M en V zijn gehuwd geweest, welk huwelijk in 2010 door echtscheiding is ontbonden. Uit het huwelijk zijn drie thans nog minderjarige kinderen geboren. De kinderen hebben hun hoofdverblijf bij V in Groningen; partijen oefenen gezamenlijk het ouderlijk gezag over hen uit.
De scheiding tussen partijen is problematisch verlopen. Na de nodige strubbelingen heeft de rechtbank in 2012 de verdeling van de zorg- en opvoedingstaken vastgesteld.
V heeft sinds het voorjaar van 2012 een nieuwe partner en heeft op dit moment een uitkering. Zij verzoekt de rechtbank haar vervangende toestemming te verlenen om met de kinderen naar Leeuwarden te verhuizen.
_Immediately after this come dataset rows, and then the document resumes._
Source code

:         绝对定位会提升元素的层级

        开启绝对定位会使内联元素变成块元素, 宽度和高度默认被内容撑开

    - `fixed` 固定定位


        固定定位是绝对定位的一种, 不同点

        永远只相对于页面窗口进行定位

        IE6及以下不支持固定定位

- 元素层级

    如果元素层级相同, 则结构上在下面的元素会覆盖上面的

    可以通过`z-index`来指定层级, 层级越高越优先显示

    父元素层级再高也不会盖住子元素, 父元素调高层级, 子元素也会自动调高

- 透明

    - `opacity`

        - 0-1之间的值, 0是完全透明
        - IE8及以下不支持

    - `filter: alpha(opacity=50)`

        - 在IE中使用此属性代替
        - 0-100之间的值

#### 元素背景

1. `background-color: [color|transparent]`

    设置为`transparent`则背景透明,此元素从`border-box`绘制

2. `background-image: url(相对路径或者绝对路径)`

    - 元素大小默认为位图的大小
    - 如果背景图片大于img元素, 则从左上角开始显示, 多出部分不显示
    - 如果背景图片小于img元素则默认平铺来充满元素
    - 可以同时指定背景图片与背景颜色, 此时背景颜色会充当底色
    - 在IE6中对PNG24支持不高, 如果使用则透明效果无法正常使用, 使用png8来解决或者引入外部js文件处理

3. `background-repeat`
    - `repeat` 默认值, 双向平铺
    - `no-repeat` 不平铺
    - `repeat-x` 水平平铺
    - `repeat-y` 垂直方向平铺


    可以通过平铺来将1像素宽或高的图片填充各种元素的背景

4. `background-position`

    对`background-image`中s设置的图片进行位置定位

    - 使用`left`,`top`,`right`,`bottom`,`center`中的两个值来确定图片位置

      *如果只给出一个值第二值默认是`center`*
V en haar nieuwe partner hebben de wens om met elkaar in het huwelijk te treden en, samen met hun beider kinderen, te gaan samenwonen in Leeuwarden. Hiervoor bestaat een aantal redenen. Ten eerste is de nieuwe partner werkzaam in Leeuwarden, is hij daarnaast kostwinner en heeft hij een ruime woning die beter geschikt is om samen te wonen dan de sociale huurwoning van V in Groningen.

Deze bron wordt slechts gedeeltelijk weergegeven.